Pazarlık yapılıp bitmişti. Yakup Esav’ın ilk oğulluk hakkını almıştı. İshak’ın bundan haberi var mıydı, bilemiyoruz. Her ne olursa olsun buna göre davranmadı. Bu kişi aynı zamanda Tanrı’nın Rebeka’ya olan sözünde de durmadı. Bu daha da üzücüdür. O Esav’a, ”Ben ölmeden önce seni kutsamak istiyorum” dedi. Esav ise bir şey söylemedi. Onun pazarlık etme zamanı geçmişti. Bu sırada anne devreye giriyor. Öykünün bundan sonraki kısmını biliyoruz. Yakup kutsanmıştı. Daha sonra Esav içeri girdiğinde kutsanma işleminin artık sona erdiğini gördü. O şimdi bütün bu öyküyü geriye alıp başa dönmek istedi, ama artık bu mümkün değildi. O, Tanrı’nın önünde pişmanlık duyabilirdi. Tanrı’yla barışabilirdi. Ancak Yakup’la yapılan sözleşme geri alınamadı. İshak’ın Yakup’u kutsamasını da geriye almak mümkün değildi. O yüksek sesle ağladı, ama bunun bir yararı olmadı. Tanrı “hayır” dediğinde bunun anlamı “hayır”dır ve Tanrı iki kere hayır demişti: Doğum sırasında ve şimdi de İshak’ta. İbranilere mektubun yazarı bunu ciddiye almamızı söylüyor. Tanrı’nın önerileriyle oynamamalıyız.

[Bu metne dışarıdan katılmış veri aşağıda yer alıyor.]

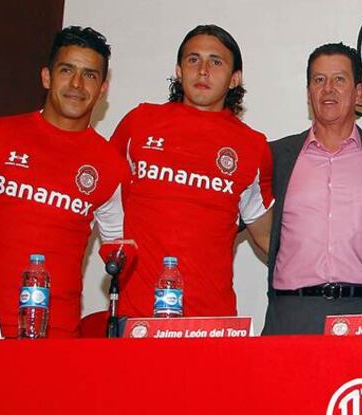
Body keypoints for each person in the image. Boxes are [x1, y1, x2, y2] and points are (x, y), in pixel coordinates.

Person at [0, 27, 128, 338]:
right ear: (47, 77)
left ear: (102, 88)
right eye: (67, 70)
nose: (77, 84)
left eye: (89, 75)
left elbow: (118, 249)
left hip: (58, 336)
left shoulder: (111, 164)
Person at [110, 25, 274, 319]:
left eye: (216, 61)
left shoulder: (253, 147)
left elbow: (267, 238)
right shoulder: (139, 123)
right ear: (178, 70)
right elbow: (99, 201)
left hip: (211, 319)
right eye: (193, 60)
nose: (202, 71)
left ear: (235, 78)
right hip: (137, 315)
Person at [255, 43, 362, 335]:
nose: (328, 89)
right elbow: (257, 224)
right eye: (319, 80)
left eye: (339, 79)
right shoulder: (276, 156)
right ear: (308, 93)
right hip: (291, 315)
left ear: (358, 93)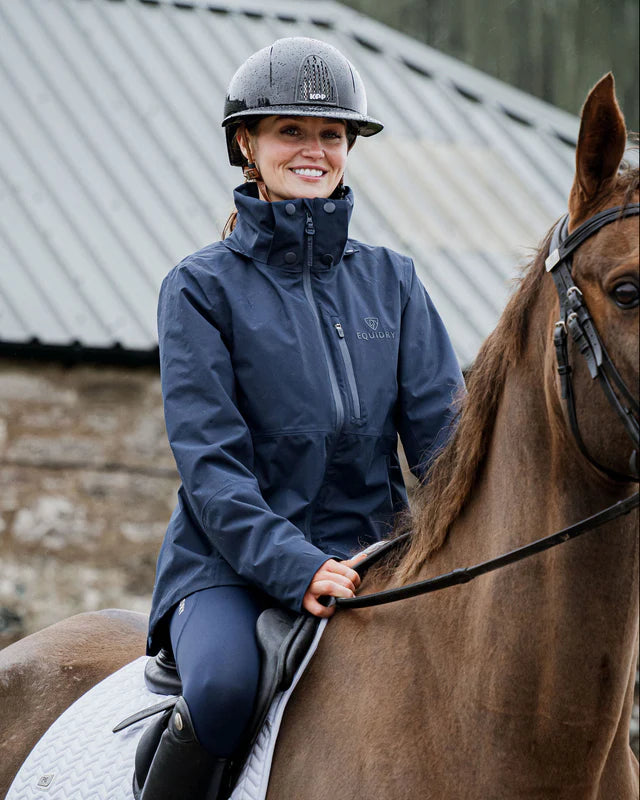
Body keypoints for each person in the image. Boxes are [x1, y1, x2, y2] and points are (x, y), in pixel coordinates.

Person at [134, 37, 464, 800]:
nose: (312, 150)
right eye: (290, 131)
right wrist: (295, 566)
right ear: (246, 145)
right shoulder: (198, 290)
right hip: (231, 569)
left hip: (374, 556)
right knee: (219, 692)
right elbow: (212, 469)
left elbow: (447, 447)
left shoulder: (396, 281)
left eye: (330, 135)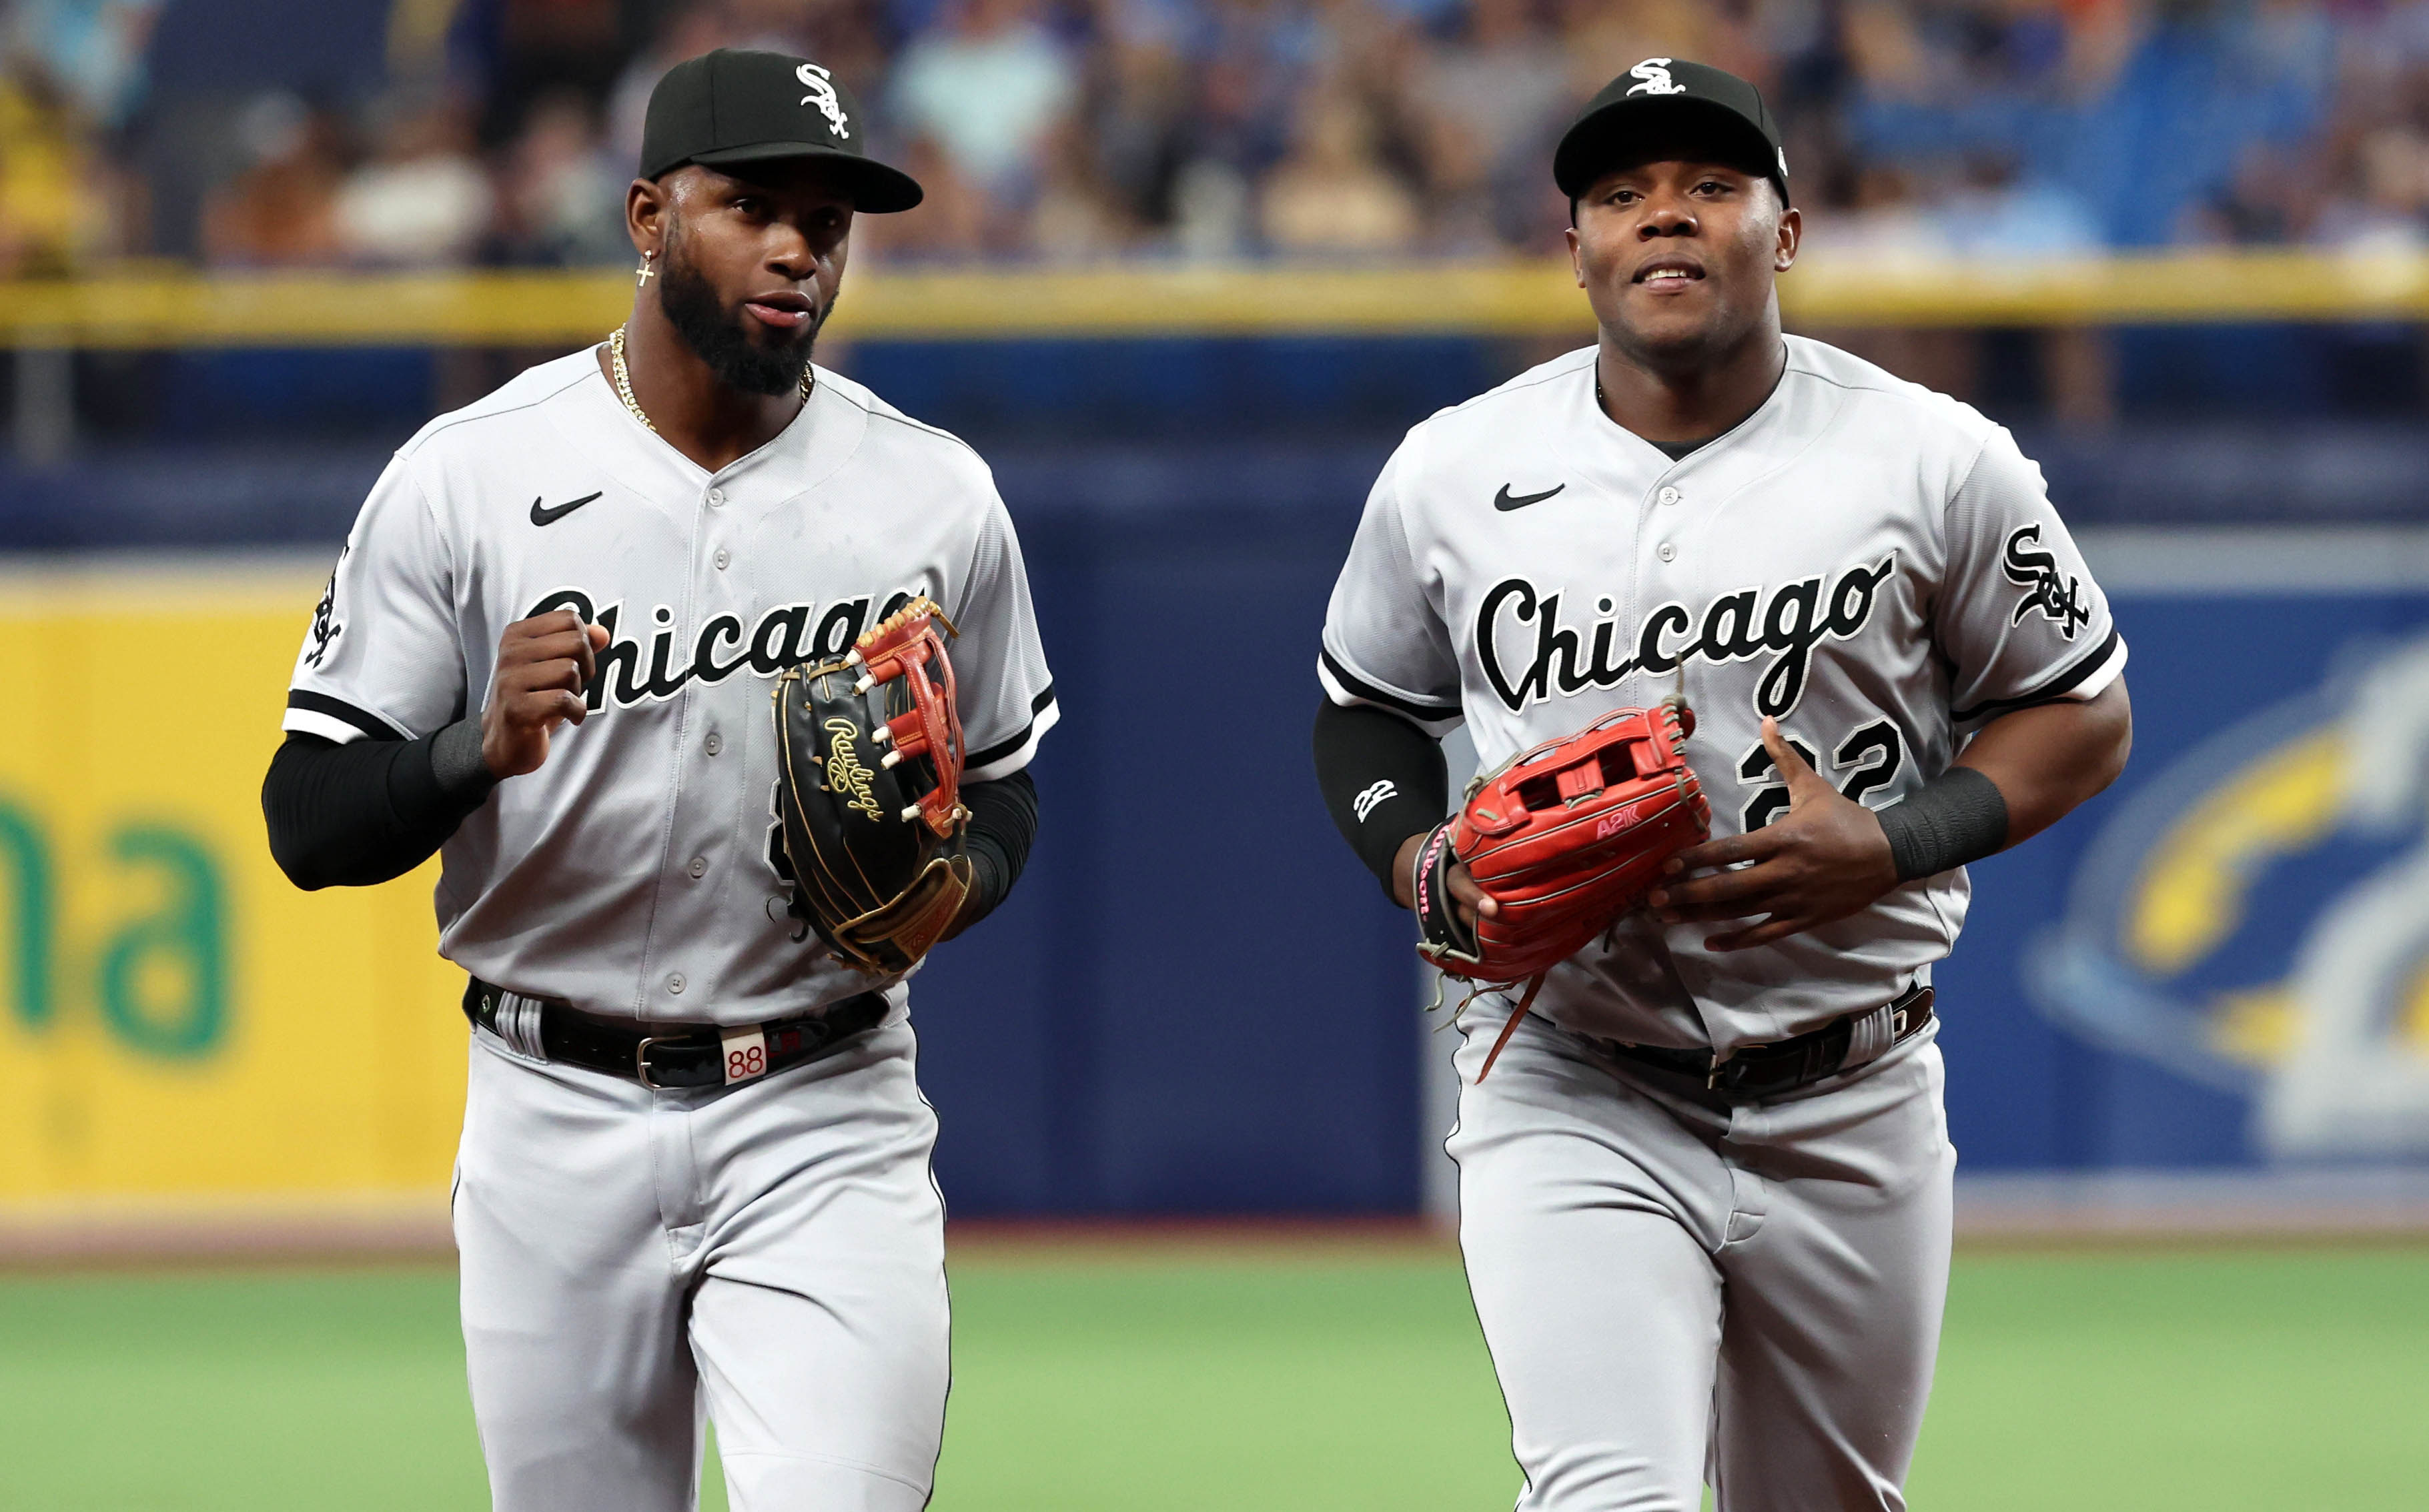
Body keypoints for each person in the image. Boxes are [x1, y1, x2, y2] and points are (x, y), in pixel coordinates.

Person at [1310, 58, 2131, 1511]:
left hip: (1852, 1084)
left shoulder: (1937, 459)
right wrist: (1413, 857)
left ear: (1787, 231)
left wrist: (1892, 843)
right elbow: (1367, 712)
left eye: (1708, 187)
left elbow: (2078, 713)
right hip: (1571, 1074)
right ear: (1575, 253)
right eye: (1621, 195)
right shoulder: (1453, 470)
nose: (1663, 220)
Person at [261, 49, 1056, 1512]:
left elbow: (1004, 783)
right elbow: (305, 820)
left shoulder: (934, 494)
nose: (795, 249)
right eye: (751, 203)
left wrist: (961, 885)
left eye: (826, 220)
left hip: (824, 1106)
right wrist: (467, 752)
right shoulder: (471, 474)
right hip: (549, 1114)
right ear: (645, 216)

Biz herkese İncil’i müjdelemek istiyoruz. Bu müjdeyi kabul etmeleri bizim elimizde değil. Ama insanların tövbe edebilecekleri konusunda da umudumuzu asla yitirmek istemiyoruz. Peki öyleyse düşenlerin durumu ne olacak? İsa Mesih’i kurtarıcıları olarak artık kabul etmek istemediklerini açıkça belirtenlerin durumu ne olacaktır? Bu düşüşler çok değişik şekillerde görülebilir. Öyle ise temel soru şudur: Tekrar dönüp tövbe edilebilir mi?
Eğer İbraniler 10’da, ‘artık başka kurban yoktur’ deniyorsa, bu istendiğinde tövbe edilemez anlamında değil, tersine, talep edilmemekten başka bir imkanı olmadığı anlamındadır. Tanrı’ya giden sadece bir yol vardır, o da İsa Mesih’ten geçer. Bu yolda yürünmek istenmiyorsa, başka kurban olmadığından, başka bir yol yoktur. İnsan bu tek olanağı kullanmak istemiyorsa, tutumunda da ısrar ediyorsa tabi ki bu durumda insanın kurtuluş imkanı da yoktur. Fakat burada insanın kendi tutumunu değiştirebileceği imkansız görülmüyor.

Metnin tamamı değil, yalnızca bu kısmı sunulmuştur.